### [作業指示]
行の先頭から「qui bat son」を含む行までを対象に、「Dijelovi」を「Oprema」に置き換え、それ以外は一切変えずに書き直してください。範囲の最初と最後の行も含めます。

[書き起こされたページの内容]
--------

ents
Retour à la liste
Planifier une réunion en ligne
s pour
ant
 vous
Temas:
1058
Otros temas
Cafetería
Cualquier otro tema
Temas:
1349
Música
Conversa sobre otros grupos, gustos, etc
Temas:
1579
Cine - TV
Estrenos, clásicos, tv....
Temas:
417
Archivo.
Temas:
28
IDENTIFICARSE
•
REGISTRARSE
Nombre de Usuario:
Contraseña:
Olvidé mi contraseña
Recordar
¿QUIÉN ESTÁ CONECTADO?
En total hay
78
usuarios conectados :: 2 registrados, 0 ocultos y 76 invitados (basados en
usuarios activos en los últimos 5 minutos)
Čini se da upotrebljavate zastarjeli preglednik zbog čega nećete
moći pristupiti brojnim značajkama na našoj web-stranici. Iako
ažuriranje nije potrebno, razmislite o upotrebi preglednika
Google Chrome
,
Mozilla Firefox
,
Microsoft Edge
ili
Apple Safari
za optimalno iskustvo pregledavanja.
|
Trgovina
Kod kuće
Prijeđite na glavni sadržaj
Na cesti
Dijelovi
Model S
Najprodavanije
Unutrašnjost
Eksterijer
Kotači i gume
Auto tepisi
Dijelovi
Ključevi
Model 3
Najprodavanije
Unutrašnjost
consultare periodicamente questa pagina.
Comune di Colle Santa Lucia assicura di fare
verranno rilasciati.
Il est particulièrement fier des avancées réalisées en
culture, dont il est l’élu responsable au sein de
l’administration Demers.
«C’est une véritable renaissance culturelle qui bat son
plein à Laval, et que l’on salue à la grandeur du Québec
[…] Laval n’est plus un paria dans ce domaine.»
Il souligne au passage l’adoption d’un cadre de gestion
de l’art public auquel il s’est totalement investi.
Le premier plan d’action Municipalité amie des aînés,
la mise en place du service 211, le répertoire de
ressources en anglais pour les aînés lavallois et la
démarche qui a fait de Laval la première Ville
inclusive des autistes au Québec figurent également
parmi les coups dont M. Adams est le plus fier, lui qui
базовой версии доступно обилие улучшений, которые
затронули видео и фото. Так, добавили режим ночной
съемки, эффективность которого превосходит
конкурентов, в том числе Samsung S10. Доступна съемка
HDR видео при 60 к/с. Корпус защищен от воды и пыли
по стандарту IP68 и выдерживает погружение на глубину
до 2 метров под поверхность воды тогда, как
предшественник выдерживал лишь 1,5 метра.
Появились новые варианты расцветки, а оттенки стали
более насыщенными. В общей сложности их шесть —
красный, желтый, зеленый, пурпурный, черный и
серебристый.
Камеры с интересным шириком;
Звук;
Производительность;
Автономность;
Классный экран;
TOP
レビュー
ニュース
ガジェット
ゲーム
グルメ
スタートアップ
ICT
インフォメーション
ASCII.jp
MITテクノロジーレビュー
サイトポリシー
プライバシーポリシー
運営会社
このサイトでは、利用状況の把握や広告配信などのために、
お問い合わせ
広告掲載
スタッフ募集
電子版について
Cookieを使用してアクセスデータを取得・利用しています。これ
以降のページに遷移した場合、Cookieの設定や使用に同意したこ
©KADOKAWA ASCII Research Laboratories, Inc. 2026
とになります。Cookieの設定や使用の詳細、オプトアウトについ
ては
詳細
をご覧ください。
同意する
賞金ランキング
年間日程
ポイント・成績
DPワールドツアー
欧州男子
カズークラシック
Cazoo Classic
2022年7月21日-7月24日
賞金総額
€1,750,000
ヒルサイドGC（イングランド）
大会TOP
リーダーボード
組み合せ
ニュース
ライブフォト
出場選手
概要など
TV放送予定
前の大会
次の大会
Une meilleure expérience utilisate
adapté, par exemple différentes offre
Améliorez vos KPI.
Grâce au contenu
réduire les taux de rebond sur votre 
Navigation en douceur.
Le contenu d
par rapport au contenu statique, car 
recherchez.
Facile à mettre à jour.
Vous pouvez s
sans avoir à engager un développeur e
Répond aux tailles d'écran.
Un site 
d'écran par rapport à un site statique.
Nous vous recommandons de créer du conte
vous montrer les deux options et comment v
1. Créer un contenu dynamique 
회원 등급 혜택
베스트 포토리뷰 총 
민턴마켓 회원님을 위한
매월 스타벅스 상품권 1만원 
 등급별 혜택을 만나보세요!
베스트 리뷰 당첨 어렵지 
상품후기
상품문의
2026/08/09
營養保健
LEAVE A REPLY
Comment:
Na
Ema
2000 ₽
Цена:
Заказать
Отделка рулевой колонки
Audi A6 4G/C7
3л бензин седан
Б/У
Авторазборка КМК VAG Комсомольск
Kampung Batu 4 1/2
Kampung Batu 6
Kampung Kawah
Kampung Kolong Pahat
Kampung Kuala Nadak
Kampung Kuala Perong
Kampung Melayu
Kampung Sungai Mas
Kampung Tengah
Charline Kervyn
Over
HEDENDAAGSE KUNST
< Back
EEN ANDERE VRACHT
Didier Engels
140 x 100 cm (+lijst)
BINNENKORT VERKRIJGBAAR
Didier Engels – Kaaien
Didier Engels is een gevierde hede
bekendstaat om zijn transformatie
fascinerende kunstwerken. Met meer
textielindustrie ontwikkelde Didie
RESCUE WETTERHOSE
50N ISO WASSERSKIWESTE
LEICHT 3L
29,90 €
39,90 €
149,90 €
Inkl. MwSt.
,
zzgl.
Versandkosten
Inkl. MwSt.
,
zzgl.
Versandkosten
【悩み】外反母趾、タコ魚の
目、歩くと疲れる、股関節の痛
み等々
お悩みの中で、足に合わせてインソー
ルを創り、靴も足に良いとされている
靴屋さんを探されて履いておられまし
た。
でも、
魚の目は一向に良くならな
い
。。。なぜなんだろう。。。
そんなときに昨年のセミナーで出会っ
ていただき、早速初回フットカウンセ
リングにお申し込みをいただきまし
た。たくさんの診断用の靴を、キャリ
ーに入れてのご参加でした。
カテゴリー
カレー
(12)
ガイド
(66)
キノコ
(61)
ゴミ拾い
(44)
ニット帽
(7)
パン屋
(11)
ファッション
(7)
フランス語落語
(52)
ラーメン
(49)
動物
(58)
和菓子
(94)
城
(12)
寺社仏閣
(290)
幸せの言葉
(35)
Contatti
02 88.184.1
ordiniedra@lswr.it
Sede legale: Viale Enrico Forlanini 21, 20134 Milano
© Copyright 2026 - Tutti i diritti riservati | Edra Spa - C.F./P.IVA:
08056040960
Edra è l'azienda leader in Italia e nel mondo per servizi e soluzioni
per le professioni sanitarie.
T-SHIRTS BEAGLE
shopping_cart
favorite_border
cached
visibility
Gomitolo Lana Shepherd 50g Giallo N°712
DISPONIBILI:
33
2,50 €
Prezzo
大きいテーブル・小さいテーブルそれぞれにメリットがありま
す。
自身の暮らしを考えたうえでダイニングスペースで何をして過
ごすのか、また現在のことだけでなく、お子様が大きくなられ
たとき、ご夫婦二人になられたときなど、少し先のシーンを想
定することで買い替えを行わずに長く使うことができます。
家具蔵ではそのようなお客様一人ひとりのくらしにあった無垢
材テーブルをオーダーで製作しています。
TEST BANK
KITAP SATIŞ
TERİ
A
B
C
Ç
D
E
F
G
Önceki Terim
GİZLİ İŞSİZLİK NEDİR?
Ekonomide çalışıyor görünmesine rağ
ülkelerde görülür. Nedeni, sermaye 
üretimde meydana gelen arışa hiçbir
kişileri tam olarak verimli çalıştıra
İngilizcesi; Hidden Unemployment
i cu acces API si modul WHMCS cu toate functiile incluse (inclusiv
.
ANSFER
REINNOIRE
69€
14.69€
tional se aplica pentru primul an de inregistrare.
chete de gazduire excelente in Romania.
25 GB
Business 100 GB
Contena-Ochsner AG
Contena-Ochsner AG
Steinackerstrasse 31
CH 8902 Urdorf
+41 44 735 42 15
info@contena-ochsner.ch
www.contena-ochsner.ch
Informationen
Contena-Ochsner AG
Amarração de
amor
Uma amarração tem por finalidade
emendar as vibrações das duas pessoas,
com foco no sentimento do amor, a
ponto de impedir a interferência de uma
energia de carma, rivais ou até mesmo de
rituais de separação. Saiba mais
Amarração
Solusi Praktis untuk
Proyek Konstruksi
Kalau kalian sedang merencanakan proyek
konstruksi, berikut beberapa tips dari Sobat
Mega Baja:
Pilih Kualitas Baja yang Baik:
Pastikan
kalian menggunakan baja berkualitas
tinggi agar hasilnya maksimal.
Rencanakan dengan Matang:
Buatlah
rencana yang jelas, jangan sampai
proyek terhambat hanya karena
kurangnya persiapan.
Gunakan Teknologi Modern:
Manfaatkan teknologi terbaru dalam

--------

### [記述回答]
ents
Retour à la liste
Planifier une réunion en ligne
s pour
ant
 vous
Temas:
1058
Otros temas
Cafetería
Cualquier otro tema
Temas:
1349
Música
Conversa sobre otros grupos, gustos, etc
Temas:
1579
Cine - TV
Estrenos, clásicos, tv....
Temas:
417
Archivo.
Temas:
28
IDENTIFICARSE
•
REGISTRARSE
Nombre de Usuario:
Contraseña:
Olvidé mi contraseña
Recordar
¿QUIÉN ESTÁ CONECTADO?
En total hay
78
usuarios conectados :: 2 registrados, 0 ocultos y 76 invitados (basados en
usuarios activos en los últimos 5 minutos)
Čini se da upotrebljavate zastarjeli preglednik zbog čega nećete
moći pristupiti brojnim značajkama na našoj web-stranici. Iako
ažuriranje nije potrebno, razmislite o upotrebi preglednika
Google Chrome
,
Mozilla Firefox
,
Microsoft Edge
ili
Apple Safari
za optimalno iskustvo pregledavanja.
|
Trgovina
Kod kuće
Prijeđite na glavni sadržaj
Na cesti
Oprema
Model S
Najprodavanije
Unutrašnjost
Eksterijer
Kotači i gume
Auto tepisi
Oprema
Ključevi
Model 3
Najprodavanije
Unutrašnjost
consultare periodicamente questa pagina.
Comune di Colle Santa Lucia assicura di fare
verranno rilasciati.
Il est particulièrement fier des avancées réalisées en
culture, dont il est l’élu responsable au sein de
l’administration Demers.
«C’est une véritable renaissance culturelle qui bat son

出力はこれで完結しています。